# WHAT YOU SHOULD DO
Reproduce the records below in full and exactly, without their images.

== DATA FOR PROCESSING

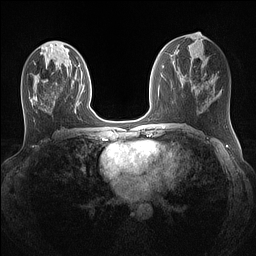
Breast MRI (dynamic contrast-enhanced), one axial slice. Position 58 of 160 along the scan axis. Dynamic contrast-enhanced series, time point 2 of 7 at this slice position (early post-contrast). 1.5 T. TE 1.4 ms, TR 5 ms. 256 × 256 image matrix, field of view 320 × 320 mm. Female patient.
Annotated regions visible in this slice (semi-automatic segmentation, software-assisted and operator-edited):
- enhancing-tissue mask used for the functional tumour volume (all voxels passing the contrast-enhancement thresholds inside the analysis volume; usually the tumour): bounding box [x1, y1, x2, y2] px = [34, 96, 38, 101]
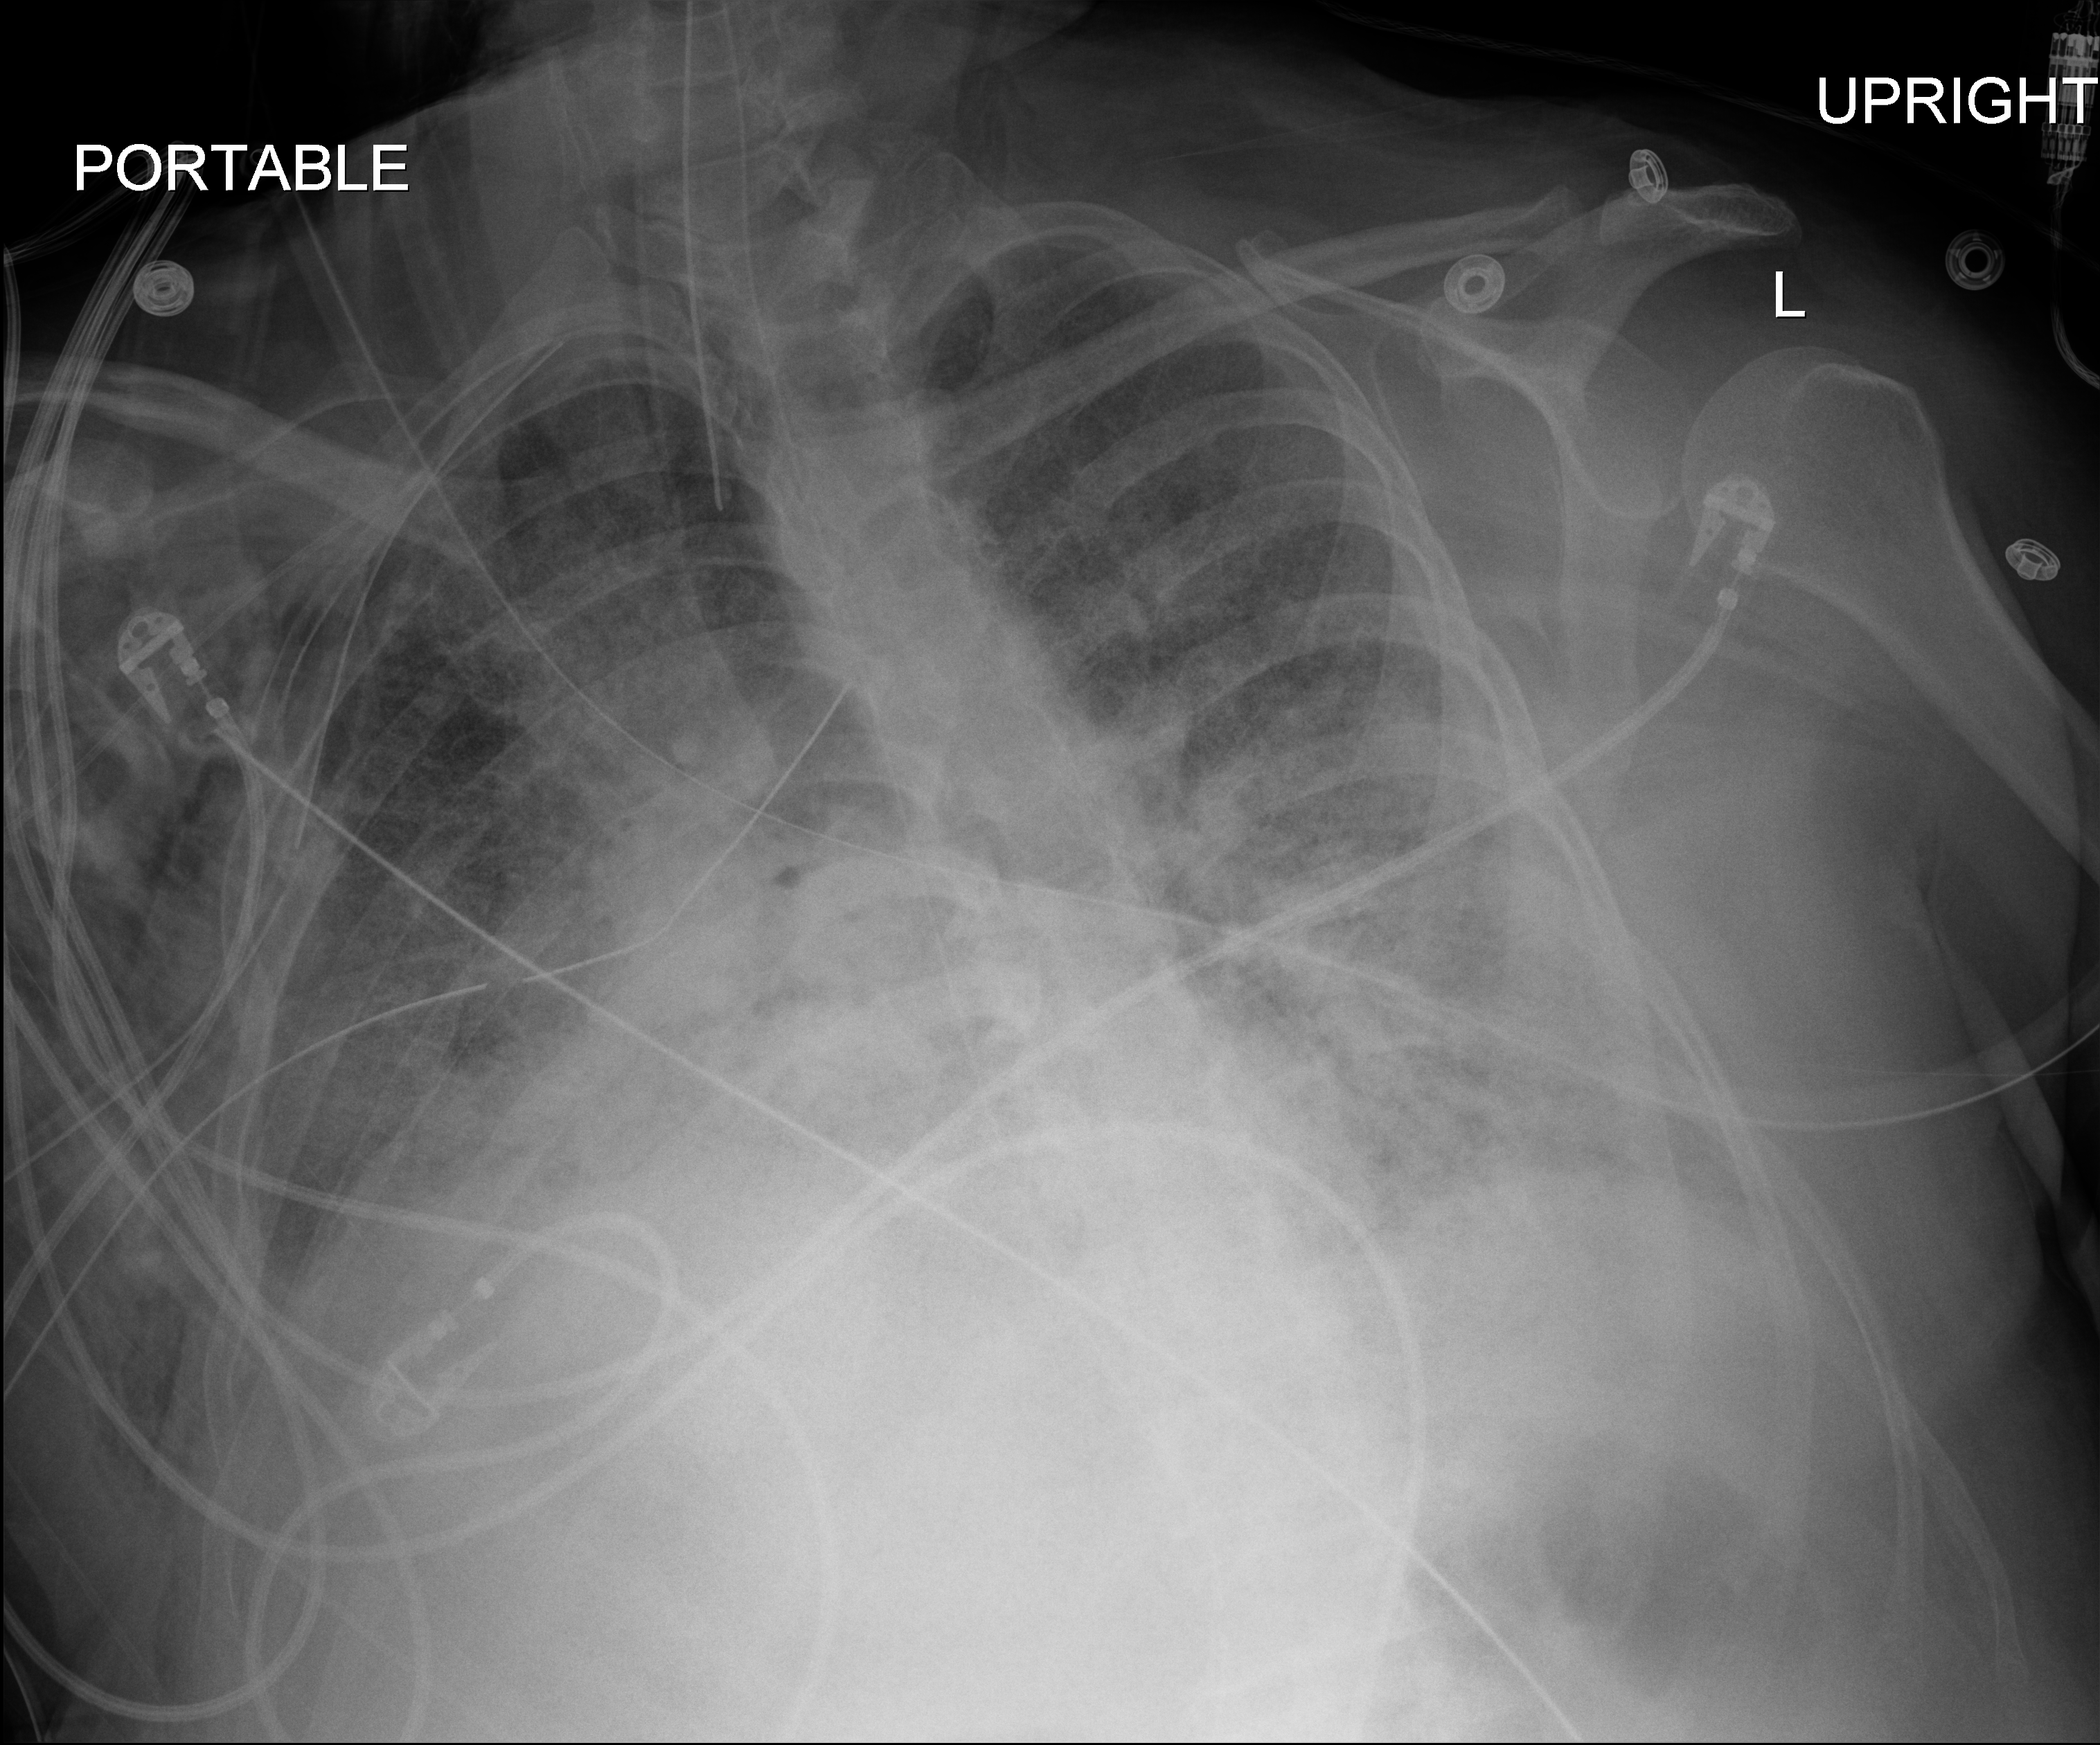
Portable chest radiograph, anteroposterior (AP) projection. Patient hospitalised with COVID-19, aged 18–59 years.
Hospital-stay facts (about this admission, not read from this image; timing relative to this image not recorded):
- admitted to intensive care during this hospital stay: yes
- other chronic lung disease (admission record): no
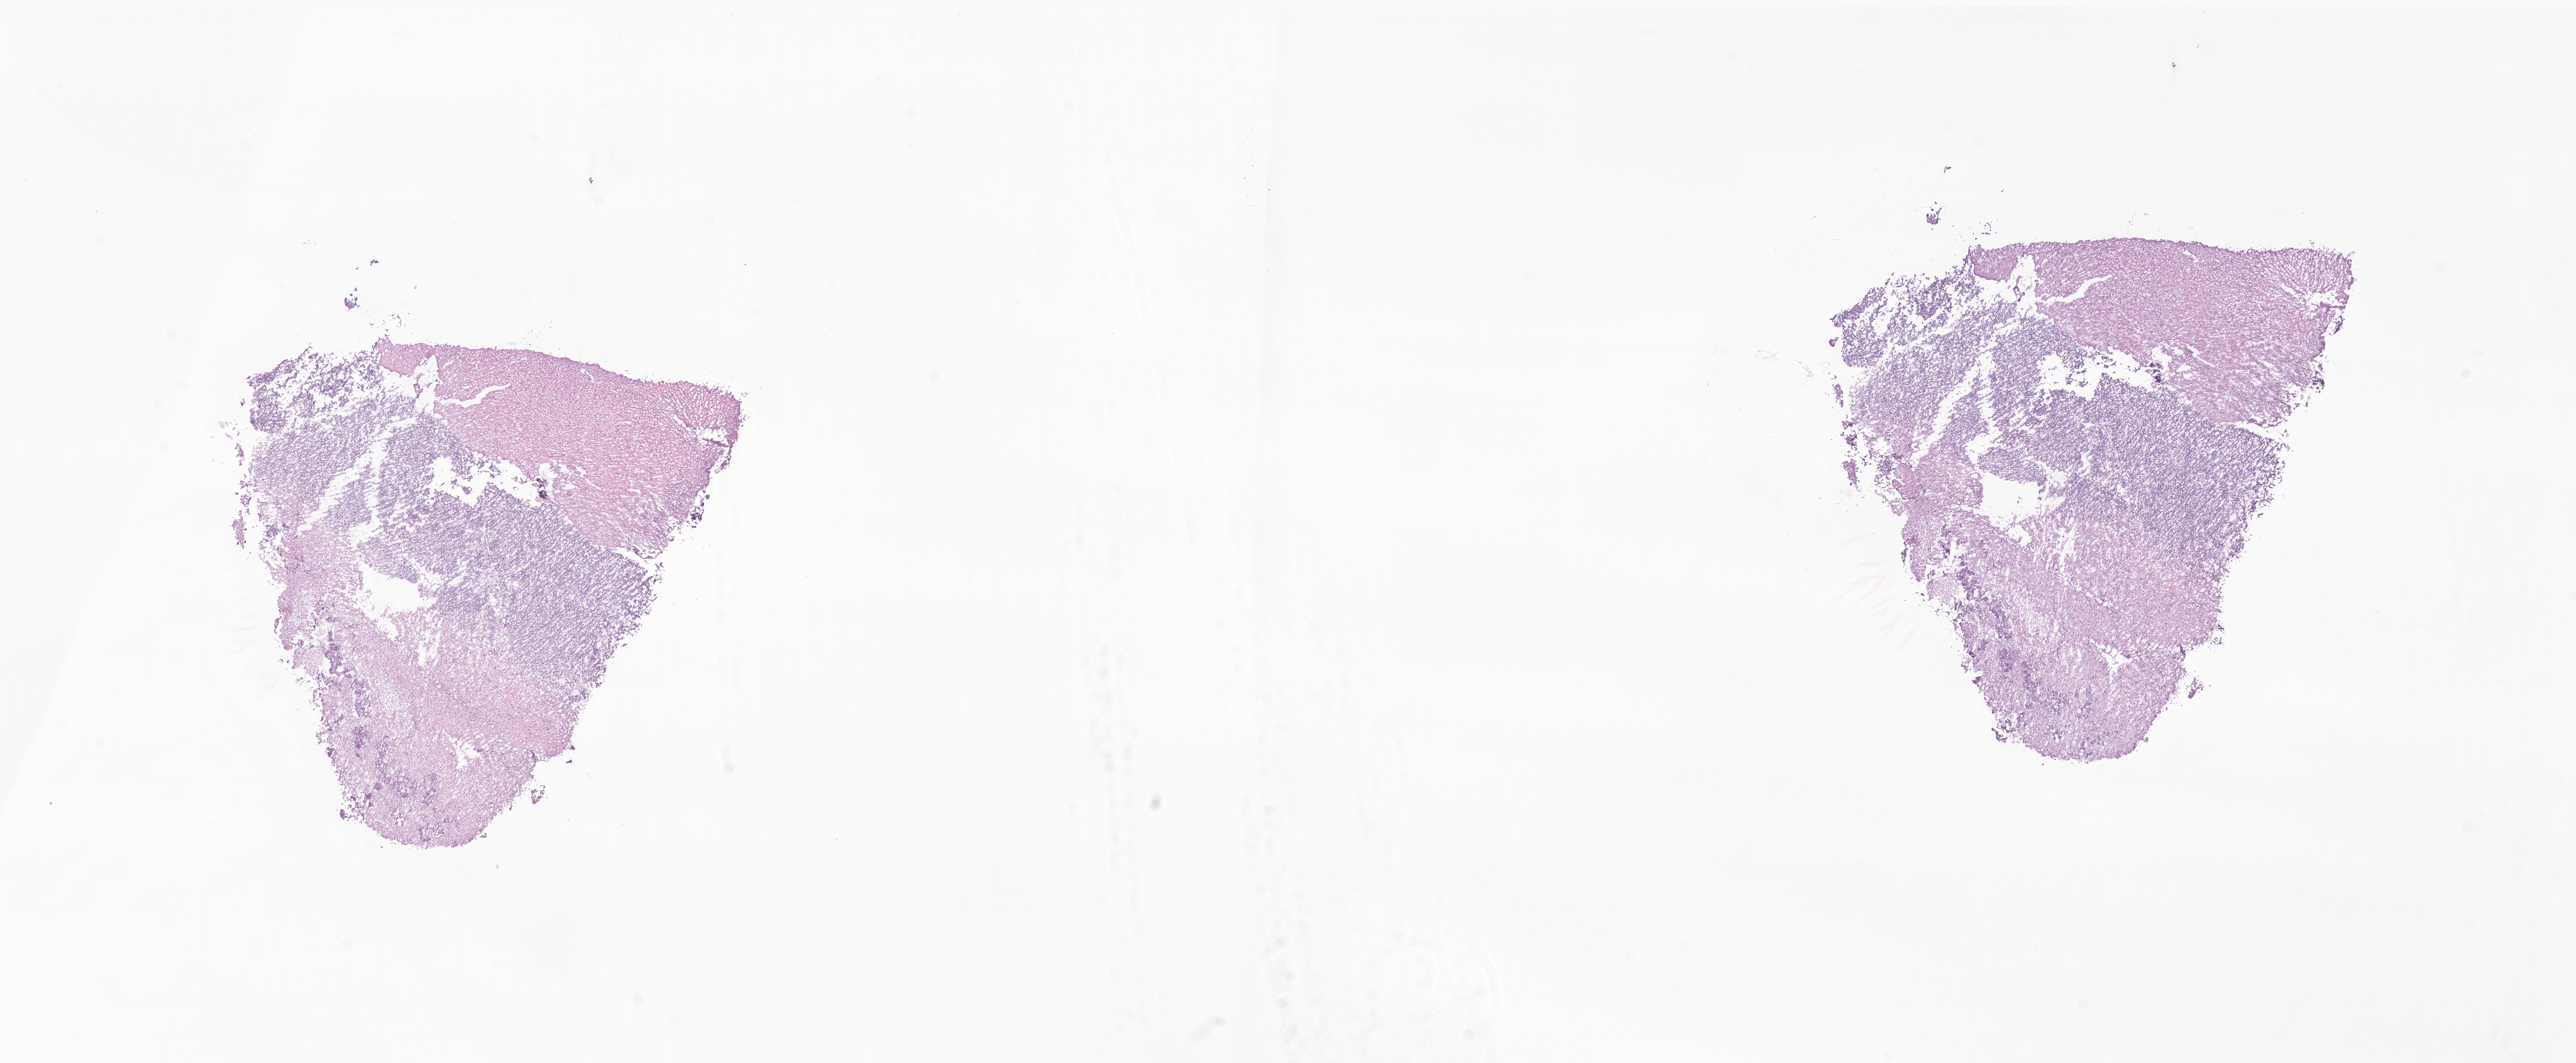
Digitized hematoxylin and eosin (H&E)-stained section of tumor tissue from the brain, shown as a low-resolution overview of the whole scanned area (about 21.6 x 8.9 mm). Cryosection (OCT / tissue freezing medium). Patient: male, age 138 months (11 years 6 months).
* recorded diagnosis: Glioma, malignant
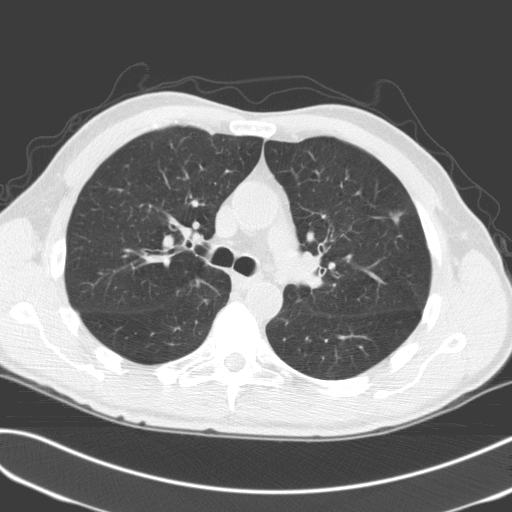
Axial slice from a low-dose chest CT screening exam. Third annual screen. Lung window (W 1500 / L -600 HU). 3.2 mm slice thickness. Male participant, aged 68 years at enrolment. Former smoker at enrolment.
Expert-annotated lung lesion, box from (x=373, y=200) to (x=417, y=238) px. Screening reader's record for this exam (one nodule recorded; not confirmed to be the boxed lesion): non-calcified nodule or mass ≥4 mm, left upper lobe, 9 × 7 mm, poorly defined margins, mixed attenuation, pre-existing on the prior screen: no. Official screen result: positive, other. Later outcome: lung cancer diagnosed 364 days after this screen — adenocarcinoma, NOS, left upper lobe, moderately differentiated (G2), stage IA (AJCC 6th edition), 6 mm at pathology.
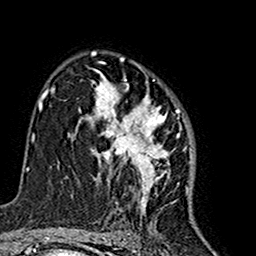
Breast MRI (dynamic contrast-enhanced), one axial slice; position 101 of 160 along the scan axis; cropped to one breast; dynamic contrast-enhanced series, time point 2 of 7 at this slice position (early post-contrast); 1.5 T; TE 2.7 ms, TR 5.4 ms; 1 mm slice thickness; 256 × 256 image matrix. Female patient.
Structures marked on this image (semi-automatic segmentation, software-assisted and operator-edited):
- enhancing-tissue mask used for the functional tumour volume (all voxels passing the contrast-enhancement thresholds inside the analysis volume; usually the tumour): bounding box [x1, y1, x2, y2] px = [80, 72, 192, 215]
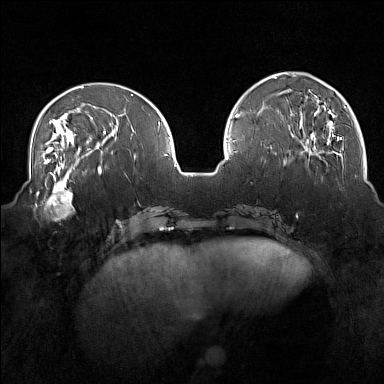
Breast MRI (dynamic contrast-enhanced), one axial slice; slice 53 of 160 in the series (ordered by position); dynamic contrast-enhanced series, time point 2 of 7 at this slice position (early post-contrast); 1.5 T; TE 1.8 ms, TR 5 ms; 1 mm slice thickness; 384 × 384 image matrix, field of view 350 × 350 mm. Female patient.
Annotated regions visible in this slice (semi-automatically segmented with operator editing):
- enhancing-tissue mask used for the functional tumour volume (all voxels passing the contrast-enhancement thresholds inside the analysis volume; usually the tumour): bounding box <33,175,75,218> (left, top, right, bottom; pixels)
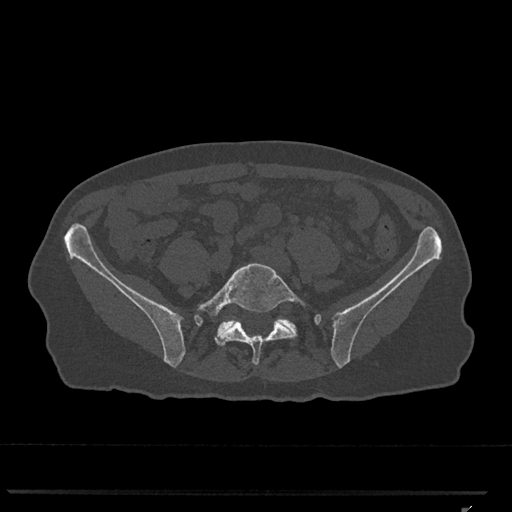
CT including the spine, one axial slice; slice 142 of 793 in the series (ordered by position); reconstruction kernel Br40s/3; 120 kVp; bone window (W 1800 / L 400 HU); 512 × 512 image matrix, field of view 380 × 380 mm. Female patient, age 62 years. Case-level facts recorded for this patient, not image findings: primary cancer: renal.
Outlined on this slice (semi-automatically segmented with operator editing):
- L5 vertebra: bounding box <197,263,307,365> (left, top, right, bottom; pixels)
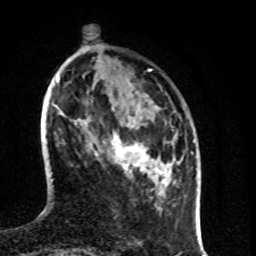
Breast MRI (dynamic contrast-enhanced), one axial slice. Position 25 of 80 along the scan axis. Cropped to one breast. Dynamic contrast-enhanced series, time point 2 of 8 at this slice position (early post-contrast). 1.5 T. TE 4.2 ms, TR 7 ms. 2 mm slice thickness. 256 × 256 image matrix, field of view 160 × 160 mm. Female patient.
Annotated regions visible in this slice (semi-automatic segmentation, software-assisted and operator-edited):
- enhancing-tissue mask used for the functional tumour volume (all voxels passing the contrast-enhancement thresholds inside the analysis volume; usually the tumour): bounding box <95,134,155,174> (left, top, right, bottom; pixels)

====

# TASK OUTPUT
Breast MRI (dynamic contrast-enhanced), one axial slice. Position 58 of 160 along the scan axis. Dynamic contrast-enhanced series, time point 2 of 7 at this slice position (early post-contrast). 1.5 T. TE 1.4 ms, TR 5 ms. 256 × 256 image matrix, field of view 320 × 320 mm. Female patient.
Annotated regions visible in this slice (semi-automatic segmentation, software-assisted and operator-edited):
- enhancing-tissue mask used for the functional tumour volume (all voxels passing the contrast-enhancement thresholds inside the analysis volume; usually the tumour): bounding box [x1, y1, x2, y2] px = [34, 96, 38, 101]
Portable chest radiograph, anteroposterior (AP) projection. Patient hospitalised with COVID-19, aged 18–59 years.
Hospital-stay facts (about this admission, not read from this image; timing relative to this image not recorded):
- admitted to intensive care during this hospital stay: yes
- other chronic lung disease (admission record): no
Digitized hematoxylin and eosin (H&E)-stained section of tumor tissue from the brain, shown as a low-resolution overview of the whole scanned area (about 21.6 x 8.9 mm). Cryosection (OCT / tissue freezing medium). Patient: male, age 138 months (11 years 6 months).
* recorded diagnosis: Glioma, malignant
Axial slice from a low-dose chest CT screening exam. Third annual screen. Lung window (W 1500 / L -600 HU). 3.2 mm slice thickness. Male participant, aged 68 years at enrolment. Former smoker at enrolment.
Expert-annotated lung lesion, box from (x=373, y=200) to (x=417, y=238) px. Screening reader's record for this exam (one nodule recorded; not confirmed to be the boxed lesion): non-calcified nodule or mass ≥4 mm, left upper lobe, 9 × 7 mm, poorly defined margins, mixed attenuation, pre-existing on the prior screen: no. Official screen result: positive, other. Later outcome: lung cancer diagnosed 364 days after this screen — adenocarcinoma, NOS, left upper lobe, moderately differentiated (G2), stage IA (AJCC 6th edition), 6 mm at pathology.
Breast MRI (dynamic contrast-enhanced), one axial slice; position 101 of 160 along the scan axis; cropped to one breast; dynamic contrast-enhanced series, time point 2 of 7 at this slice position (early post-contrast); 1.5 T; TE 2.7 ms, TR 5.4 ms; 1 mm slice thickness; 256 × 256 image matrix. Female patient.
Structures marked on this image (semi-automatic segmentation, software-assisted and operator-edited):
- enhancing-tissue mask used for the functional tumour volume (all voxels passing the contrast-enhancement thresholds inside the analysis volume; usually the tumour): bounding box [x1, y1, x2, y2] px = [80, 72, 192, 215]
Breast MRI (dynamic contrast-enhanced), one axial slice; slice 53 of 160 in the series (ordered by position); dynamic contrast-enhanced series, time point 2 of 7 at this slice position (early post-contrast); 1.5 T; TE 1.8 ms, TR 5 ms; 1 mm slice thickness; 384 × 384 image matrix, field of view 350 × 350 mm. Female patient.
Annotated regions visible in this slice (semi-automatically segmented with operator editing):
- enhancing-tissue mask used for the functional tumour volume (all voxels passing the contrast-enhancement thresholds inside the analysis volume; usually the tumour): bounding box <33,175,75,218> (left, top, right, bottom; pixels)
CT including the spine, one axial slice; slice 142 of 793 in the series (ordered by position); reconstruction kernel Br40s/3; 120 kVp; bone window (W 1800 / L 400 HU); 512 × 512 image matrix, field of view 380 × 380 mm. Female patient, age 62 years. Case-level facts recorded for this patient, not image findings: primary cancer: renal.
Outlined on this slice (semi-automatically segmented with operator editing):
- L5 vertebra: bounding box <197,263,307,365> (left, top, right, bottom; pixels)
Breast MRI (dynamic contrast-enhanced), one axial slice. Position 25 of 80 along the scan axis. Cropped to one breast. Dynamic contrast-enhanced series, time point 2 of 8 at this slice position (early post-contrast). 1.5 T. TE 4.2 ms, TR 7 ms. 2 mm slice thickness. 256 × 256 image matrix, field of view 160 × 160 mm. Female patient.
Annotated regions visible in this slice (semi-automatic segmentation, software-assisted and operator-edited):
- enhancing-tissue mask used for the functional tumour volume (all voxels passing the contrast-enhancement thresholds inside the analysis volume; usually the tumour): bounding box <95,134,155,174> (left, top, right, bottom; pixels)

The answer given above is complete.